Au fur et à mesure que la catastrophe se déroulait, les travailleurs ont trouvé des moyens de verser de l'eau de mer froide sur les réacteurs en surchauffe.

Une partie de cette eau a été rejetée dans l'océan Pacifique. Aujourd'hui, 1 million de tonnes d'eau radioactive se trouve dans des réservoirs spéciaux à Fukushima, et le gouvernement débat de les déverser dans l'océan.

L'industrie nucléaire et ses apologistes affirment que la nouvelle technologie nucléaire rend les accidents improbables et produira moins de déchets. Ce sont des arguments sans fondement. L'industrie nous a déjà laissé un héritage de déchets et de pollution qui entraîne un coût de nettoyage énorme.

Le gouvernement britannique estime le coût du démantèlement des centrales nucléaires existantes à au moins 131 milliards de livres sterling. C'est le contribuable qui paye cela - pas les entreprises nucléaires qui ont profité de la vente de l'électricité.

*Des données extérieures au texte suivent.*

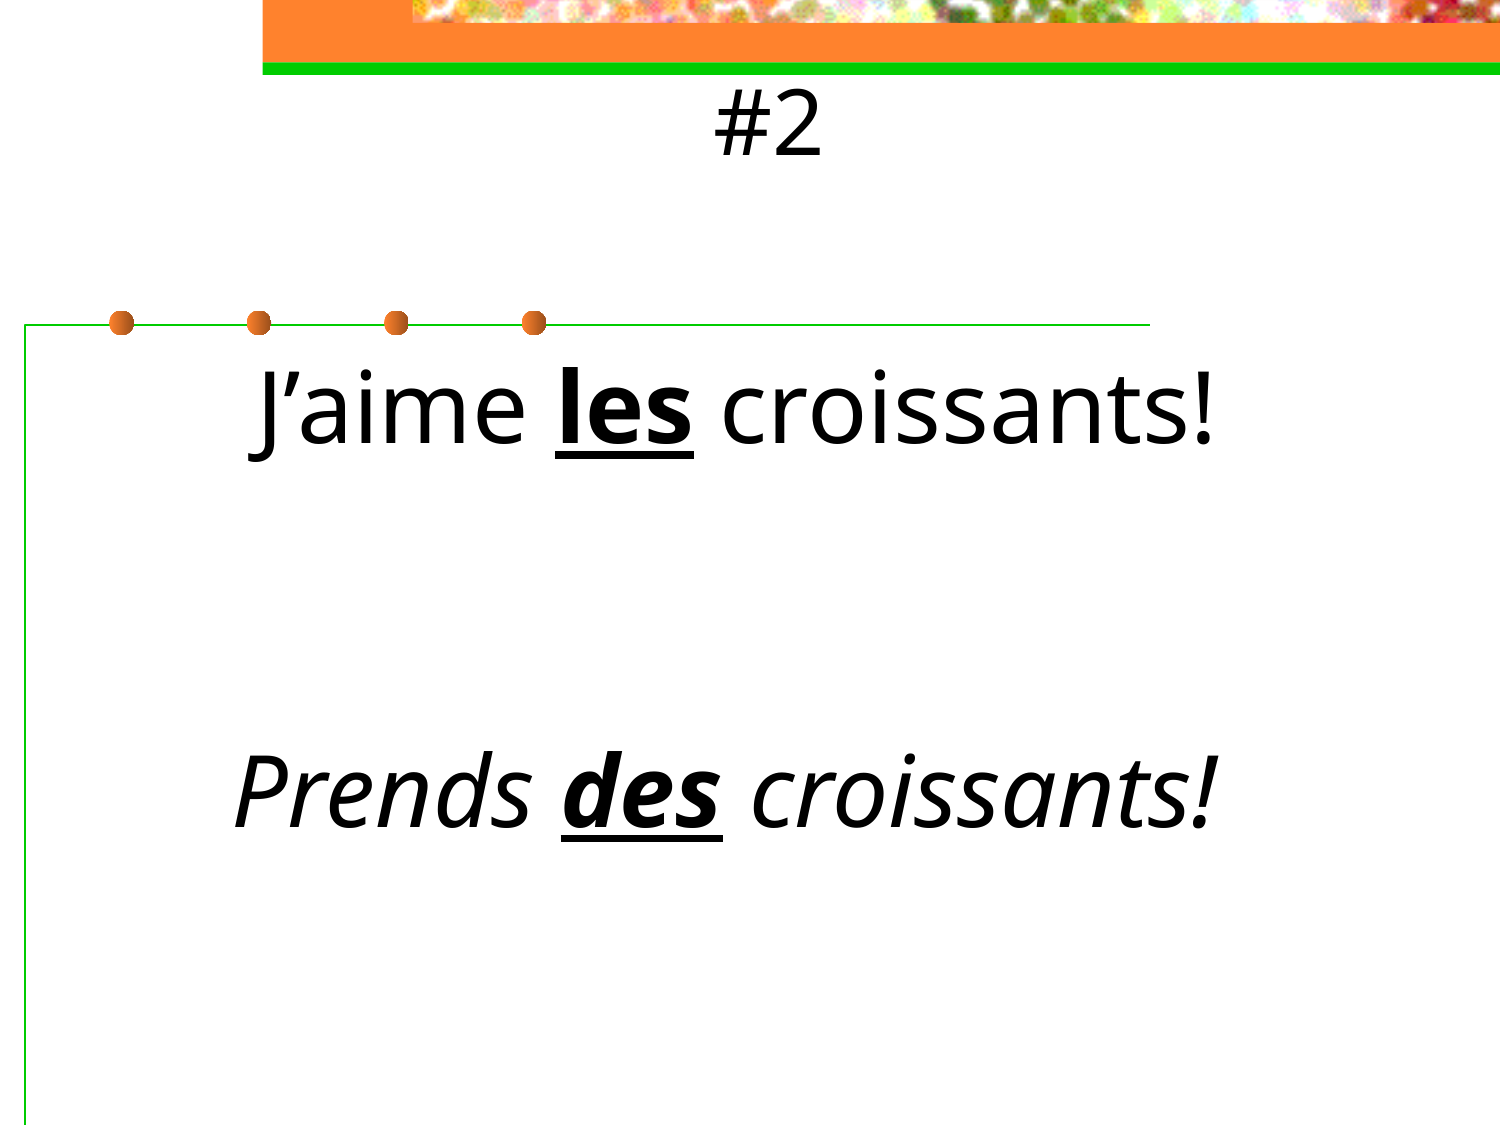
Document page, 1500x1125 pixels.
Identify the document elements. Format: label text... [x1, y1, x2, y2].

title #2 [100, 37, 1438, 200]
list J’aime les croissants! Prends des croissants! [75, 350, 1400, 1113]
picture [412, 0, 1500, 23]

Les nouvelles usines prennent des années à construire et nécessitent à juste titre une analyse détaillée de la sécurité, ce qui explique leur coût élevé.

Une nouvelle usine à Sizewell C dans le Suffolk devrait coûter 18 milliards de livres sterling et une autre à Hinkley Point C dans le Somerset coûtera 22 milliards de livres sterling.

Il est urgent que le monde modifie la façon dont est utilisée l'énergie.

Mais cela ne peut pas signifier l’injection de milliards dans une industrie nucléaire qui promet beaucoup mais qui connaît des échecs et met d'innombrables vies en danger.

Les socialistes doivent se battre pour l’instauration de stratégies qui réduisent la consommation d'énergie, augmentent son efficacité, réduisent les déchets et reposent sur les énergies renouvelables.

Les infrastructures énergétiques doivent être retirées des mains des entreprises et placées dans la propriété publique.